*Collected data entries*
####
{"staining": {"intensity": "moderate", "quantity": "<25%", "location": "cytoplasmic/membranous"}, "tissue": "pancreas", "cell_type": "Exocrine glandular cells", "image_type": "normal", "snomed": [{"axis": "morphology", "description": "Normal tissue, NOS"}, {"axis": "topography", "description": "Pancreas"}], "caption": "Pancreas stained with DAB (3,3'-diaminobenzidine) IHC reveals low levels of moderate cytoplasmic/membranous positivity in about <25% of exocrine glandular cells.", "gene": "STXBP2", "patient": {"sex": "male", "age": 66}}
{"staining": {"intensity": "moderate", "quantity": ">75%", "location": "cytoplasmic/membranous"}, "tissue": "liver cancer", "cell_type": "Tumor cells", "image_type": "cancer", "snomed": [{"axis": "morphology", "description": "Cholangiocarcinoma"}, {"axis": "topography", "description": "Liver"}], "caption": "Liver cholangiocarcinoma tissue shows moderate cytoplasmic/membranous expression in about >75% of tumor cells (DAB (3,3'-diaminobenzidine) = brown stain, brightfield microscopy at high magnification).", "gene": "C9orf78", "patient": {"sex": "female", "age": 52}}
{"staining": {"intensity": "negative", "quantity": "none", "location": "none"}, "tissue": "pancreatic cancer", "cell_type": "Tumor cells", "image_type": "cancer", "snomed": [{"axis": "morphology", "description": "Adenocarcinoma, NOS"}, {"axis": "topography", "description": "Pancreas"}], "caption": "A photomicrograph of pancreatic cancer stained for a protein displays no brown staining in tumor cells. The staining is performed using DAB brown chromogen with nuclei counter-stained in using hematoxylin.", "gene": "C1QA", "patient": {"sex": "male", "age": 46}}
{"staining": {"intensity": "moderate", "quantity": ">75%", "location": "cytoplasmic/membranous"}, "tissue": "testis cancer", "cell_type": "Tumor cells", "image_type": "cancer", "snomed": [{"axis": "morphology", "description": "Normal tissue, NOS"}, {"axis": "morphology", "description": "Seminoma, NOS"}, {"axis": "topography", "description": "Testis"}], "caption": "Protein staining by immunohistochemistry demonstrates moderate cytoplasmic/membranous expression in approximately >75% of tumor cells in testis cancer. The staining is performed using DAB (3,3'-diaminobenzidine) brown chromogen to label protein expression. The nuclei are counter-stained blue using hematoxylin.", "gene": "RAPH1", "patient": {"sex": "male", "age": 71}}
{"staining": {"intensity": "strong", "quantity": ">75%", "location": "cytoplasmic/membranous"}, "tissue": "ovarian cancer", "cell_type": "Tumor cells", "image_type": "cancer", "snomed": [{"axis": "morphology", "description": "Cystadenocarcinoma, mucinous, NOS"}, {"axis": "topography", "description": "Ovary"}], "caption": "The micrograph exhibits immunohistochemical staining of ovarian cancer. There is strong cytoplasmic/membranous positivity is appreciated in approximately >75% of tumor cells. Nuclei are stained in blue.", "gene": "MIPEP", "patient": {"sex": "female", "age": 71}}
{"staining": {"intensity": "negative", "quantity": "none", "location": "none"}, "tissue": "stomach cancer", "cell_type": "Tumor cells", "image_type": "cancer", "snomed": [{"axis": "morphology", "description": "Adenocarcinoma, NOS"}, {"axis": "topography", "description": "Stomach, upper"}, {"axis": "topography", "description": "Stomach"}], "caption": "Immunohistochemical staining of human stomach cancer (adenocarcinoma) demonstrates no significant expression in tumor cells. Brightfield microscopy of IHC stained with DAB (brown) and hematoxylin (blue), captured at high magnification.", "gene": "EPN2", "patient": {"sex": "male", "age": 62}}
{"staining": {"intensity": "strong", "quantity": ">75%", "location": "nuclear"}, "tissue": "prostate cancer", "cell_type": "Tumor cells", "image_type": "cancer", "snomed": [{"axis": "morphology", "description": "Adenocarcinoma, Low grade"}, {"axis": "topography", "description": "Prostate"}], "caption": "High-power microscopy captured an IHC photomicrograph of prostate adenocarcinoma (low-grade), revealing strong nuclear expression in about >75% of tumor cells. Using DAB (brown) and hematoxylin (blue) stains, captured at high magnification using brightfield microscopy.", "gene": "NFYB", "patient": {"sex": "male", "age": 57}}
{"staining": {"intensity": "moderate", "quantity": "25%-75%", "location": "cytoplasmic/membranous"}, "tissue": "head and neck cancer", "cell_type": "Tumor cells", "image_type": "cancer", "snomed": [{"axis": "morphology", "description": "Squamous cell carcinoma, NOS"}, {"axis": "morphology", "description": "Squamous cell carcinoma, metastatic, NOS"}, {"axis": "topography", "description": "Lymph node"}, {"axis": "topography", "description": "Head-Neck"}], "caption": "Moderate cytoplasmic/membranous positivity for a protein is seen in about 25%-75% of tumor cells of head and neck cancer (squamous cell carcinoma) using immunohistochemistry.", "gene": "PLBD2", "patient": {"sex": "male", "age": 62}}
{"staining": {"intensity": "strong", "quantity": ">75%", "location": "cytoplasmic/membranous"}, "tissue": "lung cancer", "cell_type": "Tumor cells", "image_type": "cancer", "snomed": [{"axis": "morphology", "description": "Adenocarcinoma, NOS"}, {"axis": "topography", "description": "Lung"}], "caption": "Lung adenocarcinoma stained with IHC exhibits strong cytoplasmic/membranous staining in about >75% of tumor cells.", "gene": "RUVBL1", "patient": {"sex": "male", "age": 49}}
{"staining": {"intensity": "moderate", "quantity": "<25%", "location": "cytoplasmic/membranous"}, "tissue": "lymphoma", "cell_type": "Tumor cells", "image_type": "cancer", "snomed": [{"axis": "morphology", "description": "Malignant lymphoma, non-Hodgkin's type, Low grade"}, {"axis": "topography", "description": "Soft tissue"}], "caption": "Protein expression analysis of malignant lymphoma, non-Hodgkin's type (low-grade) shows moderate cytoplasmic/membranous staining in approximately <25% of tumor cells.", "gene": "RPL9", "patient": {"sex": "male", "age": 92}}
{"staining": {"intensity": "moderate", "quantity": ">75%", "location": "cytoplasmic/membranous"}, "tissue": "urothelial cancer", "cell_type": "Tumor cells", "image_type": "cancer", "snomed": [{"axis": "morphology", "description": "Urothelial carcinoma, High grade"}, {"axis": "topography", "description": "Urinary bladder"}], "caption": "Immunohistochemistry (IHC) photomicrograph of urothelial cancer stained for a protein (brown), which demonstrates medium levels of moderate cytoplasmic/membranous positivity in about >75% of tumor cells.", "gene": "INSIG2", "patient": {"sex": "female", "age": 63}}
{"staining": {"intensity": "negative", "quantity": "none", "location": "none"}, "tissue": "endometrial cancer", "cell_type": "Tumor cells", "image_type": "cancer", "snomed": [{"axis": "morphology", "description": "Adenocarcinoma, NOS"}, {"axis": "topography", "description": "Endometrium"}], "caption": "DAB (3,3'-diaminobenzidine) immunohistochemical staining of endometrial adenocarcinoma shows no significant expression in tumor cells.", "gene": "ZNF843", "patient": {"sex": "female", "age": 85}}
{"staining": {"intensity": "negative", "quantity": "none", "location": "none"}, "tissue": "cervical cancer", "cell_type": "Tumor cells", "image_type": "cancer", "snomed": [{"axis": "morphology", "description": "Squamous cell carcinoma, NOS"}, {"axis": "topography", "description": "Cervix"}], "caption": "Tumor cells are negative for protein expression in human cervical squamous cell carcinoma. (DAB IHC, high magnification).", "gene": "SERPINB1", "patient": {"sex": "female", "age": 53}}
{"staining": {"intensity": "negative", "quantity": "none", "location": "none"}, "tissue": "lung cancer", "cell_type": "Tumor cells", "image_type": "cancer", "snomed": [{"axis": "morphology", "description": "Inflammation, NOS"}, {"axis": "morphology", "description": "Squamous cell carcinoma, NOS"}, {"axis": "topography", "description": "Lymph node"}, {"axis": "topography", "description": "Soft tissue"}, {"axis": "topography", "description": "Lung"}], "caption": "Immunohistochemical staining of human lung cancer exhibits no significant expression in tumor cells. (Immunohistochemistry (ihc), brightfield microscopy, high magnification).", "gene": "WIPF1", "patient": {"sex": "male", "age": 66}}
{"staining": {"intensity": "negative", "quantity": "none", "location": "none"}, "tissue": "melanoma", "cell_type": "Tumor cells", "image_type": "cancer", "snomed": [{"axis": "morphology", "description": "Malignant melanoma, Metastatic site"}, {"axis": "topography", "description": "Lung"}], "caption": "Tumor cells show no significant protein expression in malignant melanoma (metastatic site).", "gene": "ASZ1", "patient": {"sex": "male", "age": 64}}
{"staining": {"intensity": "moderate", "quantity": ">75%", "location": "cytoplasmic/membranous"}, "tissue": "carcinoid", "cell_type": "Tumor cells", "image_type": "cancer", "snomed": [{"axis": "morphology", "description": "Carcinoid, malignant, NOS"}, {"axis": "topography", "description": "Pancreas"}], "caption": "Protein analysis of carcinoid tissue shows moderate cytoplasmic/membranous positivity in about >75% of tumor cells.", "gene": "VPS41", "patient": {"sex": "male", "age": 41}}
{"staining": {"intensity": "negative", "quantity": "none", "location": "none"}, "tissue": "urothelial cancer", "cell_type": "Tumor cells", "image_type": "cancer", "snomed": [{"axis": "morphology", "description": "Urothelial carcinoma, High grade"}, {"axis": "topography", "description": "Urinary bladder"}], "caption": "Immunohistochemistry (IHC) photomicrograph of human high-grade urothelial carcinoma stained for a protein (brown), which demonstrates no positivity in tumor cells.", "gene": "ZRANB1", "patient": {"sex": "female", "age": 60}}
####
*Task objective*
Say, as a number only, how many lines of the data contain "urothelial".

*Answer*
2